The Norton Museum celebrates Foster-designed expansion
South Florida, no longer a cultural backwater, has enjoyed a surge of new and renovated arts institutions over the past several years. In February, another impressive project made its debut in West Palm Beach, with a major transformation of the Norton Museum by architect Lord Norman Foster and his London-based firm, Foster + Partners.
The Norton has been a Palm Beach treasure since it opened in 1941, a gift from Chicago industrialist Ralph Hubbard Norton and his wife, Elizabeth Calhoun Norton, who wintered in the community and commissioned architect Marion Syms Wyeth to design a museum to house their art collections. The one-story art deco building became known for its exceptional collections of Chinese jades and bronzes and American realist paintings, and new wings were added in 1995 and 2001 to accommodate new acquisitions. But the institution continued to outgrow the building, which lost the integrity of its original, courtyard-centered plan.
The latest expansion is the result of a three-year building project that added a 59,000-square-foot wing, reorganized the fragmented space, created a striking new entrance, and converted a parking lot into an inviting sculpture garden that will also enable the museum to add outdoor programming to its community activities. In addition to expansive new galleries, the Norton now has a state-of-the-art, 210-seat auditorium, an expanded education center and student gallery, and a spacious sky-lit Great Hall intended as a “living-room” gathering-place for visitors. The renovation project also included a gift shop and a restaurant, neither of which the museum had before, as well as the restoration of a row of six 1920s cottages along one side of the garden, providing facilities for an artist-in-residence program and a home for the museum director.
The new plan involved substantially demolishing the building interiors, rearranging galleries, and reorganizing space along axes to recover the original symmetrical plan, as well as installing new lighting and updating technical facilities.
The exterior of the new three-story building is white stucco, punctuated horizontally with aluminum strips. The main entrance, on the opposite side from the original canal-side approach, now faces a major highway, making the museum more visible to drivers. Its grand plaza was designed to accommodate an existing eighty-year-old Banyan tree. To one side, a Claes Oldenburg-Coosje van Bruggen Typewriter Eraser (1999) sits lightly on a shallow reflecting pool. A recent gift to the museum, the sculpture, and its various iterations, is the subject of one of eight special exhibitions in the museum as part of the inaugural celebration.

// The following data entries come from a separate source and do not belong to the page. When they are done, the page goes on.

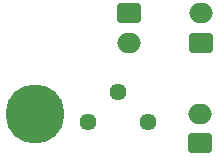
<source format=gbr>
%TF.GenerationSoftware,KiCad,Pcbnew,9.0.0*%
%TF.CreationDate,2025-03-22T17:47:37+01:00*%
%TF.ProjectId,FanControles,46616e43-6f6e-4747-926f-6c65732e6b69,rev?*%
%TF.SameCoordinates,Original*%
%TF.FileFunction,Copper,L2,Bot*%
%TF.FilePolarity,Positive*%
%FSLAX46Y46*%
G04 Gerber Fmt 4.6, Leading zero omitted, Abs format (unit mm)*
G04 Created by KiCad (PCBNEW 9.0.0) date 2025-03-22 17:47:37*
%MOMM*%
%LPD*%
G01*
G04 APERTURE LIST*
G04 Aperture macros list*
%AMRoundRect*
0 Rectangle with rounded corners*
0 $1 Rounding radius*
0 $2 $3 $4 $5 $6 $7 $8 $9 X,Y pos of 4 corners*
0 Add a 4 corners polygon primitive as box body*
4,1,4,$2,$3,$4,$5,$6,$7,$8,$9,$2,$3,0*
0 Add four circle primitives for the rounded corners*
1,1,$1+$1,$2,$3*
1,1,$1+$1,$4,$5*
1,1,$1+$1,$6,$7*
1,1,$1+$1,$8,$9*
0 Add four rect primitives between the rounded corners*
20,1,$1+$1,$2,$3,$4,$5,0*
20,1,$1+$1,$4,$5,$6,$7,0*
20,1,$1+$1,$6,$7,$8,$9,0*
20,1,$1+$1,$8,$9,$2,$3,0*%
G04 Aperture macros list end*
%TA.AperFunction,ComponentPad*%
%ADD10RoundRect,0.250000X0.750000X-0.600000X0.750000X0.600000X-0.750000X0.600000X-0.750000X-0.600000X0*%
%TD*%
%TA.AperFunction,ComponentPad*%
%ADD11O,2.000000X1.700000*%
%TD*%
%TA.AperFunction,ComponentPad*%
%ADD12RoundRect,0.250000X-0.750000X0.600000X-0.750000X-0.600000X0.750000X-0.600000X0.750000X0.600000X0*%
%TD*%
%TA.AperFunction,ComponentPad*%
%ADD13C,1.440000*%
%TD*%
%TA.AperFunction,ViaPad*%
%ADD14C,5.000000*%
%TD*%
G04 APERTURE END LIST*
D10*
%TO.P,P1,1,1*%
%TO.N,/+24v*%
X151000000Y-91000000D03*
D11*
%TO.P,P1,2,2*%
%TO.N,/Fan*%
X151000000Y-88500000D03*
%TD*%
D10*
%TO.P,P3,1,1*%
%TO.N,/+24v*%
X151050000Y-82500000D03*
D11*
%TO.P,P3,2,2*%
%TO.N,Net-(Q1-G)*%
X151050000Y-80000000D03*
%TD*%
D12*
%TO.P,P2,1,1*%
%TO.N,GND*%
X145000000Y-80000000D03*
D11*
%TO.P,P2,2,2*%
%TO.N,/+24v*%
X145000000Y-82500000D03*
%TD*%
D13*
%TO.P,RV1,1,1*%
%TO.N,GND*%
X141500000Y-89225000D03*
%TO.P,RV1,2,2*%
X144040000Y-86685000D03*
%TO.P,RV1,3,3*%
%TO.N,Net-(Q1-G)*%
X146580000Y-89225000D03*
%TD*%
D14*
%TO.N,*%
X137000000Y-88500000D03*
%TD*%
M02*

</source>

From the plaza, visitors enter the Great Hall, an airy, oak-floored, forty-three-foot-high space that is both reception and gathering area, with comfortable seating and a huge window looking out to the Banyan tree. A specially commissioned fifteen-by-forty-foot tapestry by artist Pae White in rich colors forms the focal point of the space. Other attention-getting works are strategically deployed in key areas: a Rob Wynne installation, composed of 6,000 pieces of hand-poured glass suggesting the surf and marine life, runs along the staircase; a Paul Morrison painting of tropical flowers along three walls of a special-events space; and a vivid Dale Chihuly ceiling between two galleries. In the reconfigured space, way-finding is comfortable, and the layout permits views across the span of the building to the Intracoastal Waterway beyond.
The garden, Foster’s first, is strategically aligned with the axis of the museum galleries, creating the illusion of extended gallery spaces accessed through floor-to-ceiling glass doors. He transformed 37,200-square-feet space, with two “rooms,” a walkway, a picnic area, and secluded shaded enclaves. Interspersed throughout are fourteen outdoor sculptures. A rich mix of plants and trees incorporates blooming tropical foliage that provides visual and olfactory appeal.

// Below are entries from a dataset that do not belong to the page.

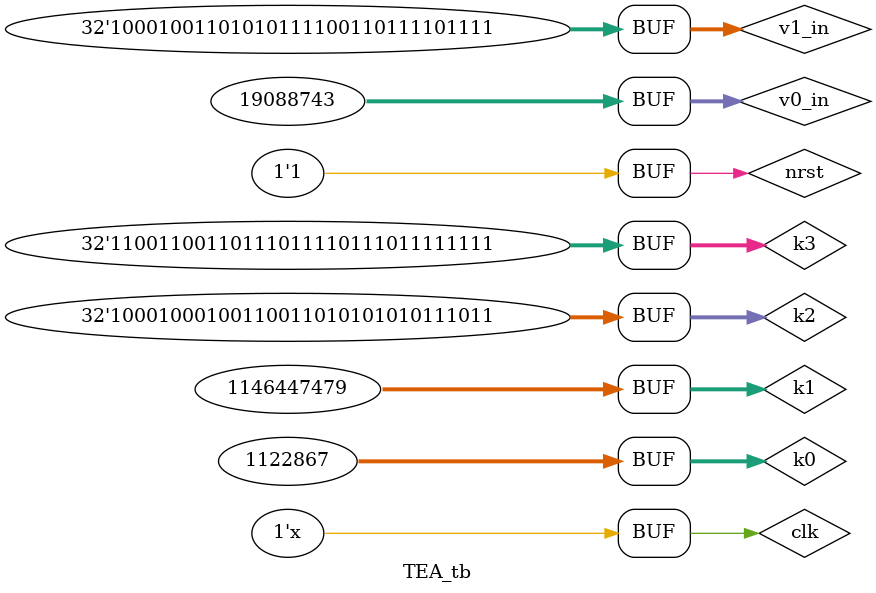
<source format=v>
`timescale 1ns/1ps

module TEA_tb;
    reg clk;
    reg nrst;
    reg [31:0] v0_in, v1_in;
    reg [31:0] k0, k1, k2, k3;
    wire [31:0] v0_out, v1_out;

    TEA uut (
        .clk(clk),
        .nrst(nrst),
        .v0_in(v0_in), .v1_in(v1_in),
        .k0(k0), .k1(k1), .k2(k2), .k3(k3),
        .v0_out(v0_out), .v1_out(v1_out)
    );

    always #5 clk = ~clk;

    initial begin
        clk = 0;
        nrst = 0;
        #20;
        nrst = 1;

        v0_in = 32'h01234567;
        v1_in = 32'h89abcdef;
        k0 = 32'h00112233;
        k1 = 32'h44556677;
        k2 = 32'h8899aabb;
        k3 = 32'hccddeeff;
        // #10;

        // v0_in = 32'hdeadbeef;
        // v1_in = 32'hfeedface;
        // k0 = 32'h11223344;
        // k1 = 32'h55667788;
        // k2 = 32'h99aabbcc;
        // k3 = 32'hddeeff00;
        // #10;

        // v0_in = 32'habcdef01;
        // v1_in = 32'h12345678;
        // k0 = 32'h00001111;
        // k1 = 32'h22223333;
        // k2 = 32'h44445555;
        // k3 = 32'h66667777;
        // #10;

        // v0_in = 32'hcafebabe;
        // v1_in = 32'hdeadbeef;
        // k0 = 32'h88889999;
        // k1 = 32'haaaa5555;
        // k2 = 32'h3333cccc;
        // k3 = 32'h99998888;
        // #10;

        // v0_in = 32'h11111111;
        // v1_in = 32'h22222222;
        // k0 = 32'h33333333;
        // k1 = 32'h44444444;
        // k2 = 32'h55555555;
        // k3 = 32'h66666666;
        // #10;

        // v0_in = 32'h77777777;
        // v1_in = 32'h88888888;
        // k0 = 32'h99999999;
        // k1 = 32'haaaaaaaa;
        // k2 = 32'hbbbbbbbb;
        // k3 = 32'hcccccccc;
        // #10;

        // v0_in = 32'hffffffff;
        // v1_in = 32'h00000000;
        // k0 = 32'h12345678;
        // k1 = 32'h87654321;
        // k2 = 32'haaaaaaaa;
        // k3 = 32'h55555555;
        // #10;

        // v0_in = 32'h00112233;
        // v1_in = 32'h44556677;
        // k0 = 32'hfedcba98;
        // k1 = 32'h76543210;
        // k2 = 32'h89abcdef;
        // k3 = 32'h01234567;
        // #10;

        // v0_in = 32'h77665544;
        // v1_in = 32'h33221100;
        // k0 = 32'h12345678;
        // k1 = 32'h9abcdef0;
        // k2 = 32'h0fedcba9;
        // k3 = 32'h76543210;
        // #10;
        
        // v0_in = 32'hdeadbeff;
        // v1_in = 32'hcafebabe;
        // k0 = 32'h55667788;
        // k1 = 32'h11223344;
        // k2 = 32'h99aabbcc;
        // k3 = 32'hddeeff00;
        #100;
    end
endmodule
</source>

The museum’s permanent collection includes more than 7,600 works in five curatorial departments: American, Chinese, Contemporary, European, and Photography.
There are approximately a thousand American paintings, sculptures, and works on paper, concentrating on the early twentieth century. Among those collected by the Nortons are paintings by George Bellows, Edward Hopper, Georgia O’Keeffe, and Charles Sheeler as well as sculptures by Gaston Lachaise, William Zorach, and Paul Manship—whose Diana and Actaeon was purchased to adorn the facade of the original building. After Norton’s death in 1953, paintings by Stuart Davis, Jackson Pollock, and others have added to the range of American artists represented.
European and American masters are represented in a photography collection of more than 4,500 works that spans the history of the medium, among them Alexander Rodchenko, Laszlo Moholy-Nagy, Bernd and Hilla Becher, and contemporary artists such as Thomas Demand and Candida Hofer.
Some of the inaugural presentations highlight artwork owned by South Florida collectors, camera-less photography, portrait photography, watercolors, and a group of Chinese Lantern Festival paintings. For visitors to South Florida, the renovated Norton seems destined to be a must-see.